Gollnisch, a professor of Japanese civilization and international law at the Jean-Moulin university in Lyon, said he would appeal his suspension to the Conseil d'Etat, the country's highest administrative court.

The education ministry said Gollnisch, who is a top deputy to far-right leader Jean-Marie Le Pen within his National Front (FN) party, had been relieved of his duties "in the interest of the department".

Gollnisch told a press conference in October:

"I do not deny the existence of deadly gas chambers. But I'm not a specialist on this issue, and I think we have to let the historians debate it. And this debate should be free and open."

The FN deputy said he did not contest the "hundreds of thousands, the millions of deaths" during the Holocaust, but added: "As to the way those people died, a debate should take place."

University administrators suspended Gollnisch's classes in late October, but the Conseil d'Etat last month authorized him to return to the lecture hall.

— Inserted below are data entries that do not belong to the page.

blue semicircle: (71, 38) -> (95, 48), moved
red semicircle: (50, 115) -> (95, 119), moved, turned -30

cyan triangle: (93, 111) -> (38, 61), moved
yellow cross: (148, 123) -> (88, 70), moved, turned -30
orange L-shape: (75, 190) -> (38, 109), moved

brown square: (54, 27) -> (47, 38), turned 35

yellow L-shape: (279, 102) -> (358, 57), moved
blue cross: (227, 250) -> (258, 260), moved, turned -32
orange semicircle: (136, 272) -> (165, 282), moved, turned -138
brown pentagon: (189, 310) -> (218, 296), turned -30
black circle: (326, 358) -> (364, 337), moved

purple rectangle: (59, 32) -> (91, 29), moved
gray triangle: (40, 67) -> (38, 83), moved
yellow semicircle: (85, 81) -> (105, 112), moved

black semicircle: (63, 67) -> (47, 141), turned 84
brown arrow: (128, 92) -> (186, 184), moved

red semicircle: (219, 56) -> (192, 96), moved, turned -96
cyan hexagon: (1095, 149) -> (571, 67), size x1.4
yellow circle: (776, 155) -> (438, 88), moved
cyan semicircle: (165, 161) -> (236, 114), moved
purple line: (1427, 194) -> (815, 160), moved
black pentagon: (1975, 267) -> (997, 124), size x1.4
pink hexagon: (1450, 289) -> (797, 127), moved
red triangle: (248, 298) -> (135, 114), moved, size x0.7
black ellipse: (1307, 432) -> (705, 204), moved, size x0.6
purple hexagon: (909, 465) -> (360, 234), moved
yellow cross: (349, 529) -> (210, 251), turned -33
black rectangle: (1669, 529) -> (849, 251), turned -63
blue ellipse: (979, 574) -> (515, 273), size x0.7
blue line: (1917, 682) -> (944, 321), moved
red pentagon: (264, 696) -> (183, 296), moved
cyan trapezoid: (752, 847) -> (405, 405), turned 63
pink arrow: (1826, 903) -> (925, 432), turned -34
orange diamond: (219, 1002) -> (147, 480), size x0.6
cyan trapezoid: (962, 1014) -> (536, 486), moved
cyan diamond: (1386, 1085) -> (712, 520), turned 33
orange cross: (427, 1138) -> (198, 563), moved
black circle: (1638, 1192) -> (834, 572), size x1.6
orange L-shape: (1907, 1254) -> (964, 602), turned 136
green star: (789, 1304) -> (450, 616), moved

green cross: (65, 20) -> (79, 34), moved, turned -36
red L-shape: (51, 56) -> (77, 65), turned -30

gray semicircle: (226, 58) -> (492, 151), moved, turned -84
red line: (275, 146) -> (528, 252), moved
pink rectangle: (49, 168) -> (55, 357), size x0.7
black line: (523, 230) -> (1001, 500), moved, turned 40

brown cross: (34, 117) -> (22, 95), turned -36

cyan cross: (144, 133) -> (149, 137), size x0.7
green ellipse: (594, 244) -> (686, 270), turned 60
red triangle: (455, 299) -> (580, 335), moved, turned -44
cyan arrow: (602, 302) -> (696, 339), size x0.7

His classes resumed on Wednesday, but were marred by scuffles pitting FN sympathisers against student groups condemning FN policies.

Le Pen sparked controversy last month when he described the Nazi occupation of France during World War II as "not especially inhumane".

Paris prosecutors have launched a preliminary inquiry to determine whether Le Pen's remarks constitute "denial of crimes against humanity" or "apology for war crimes" -- both of which are criminal offenses.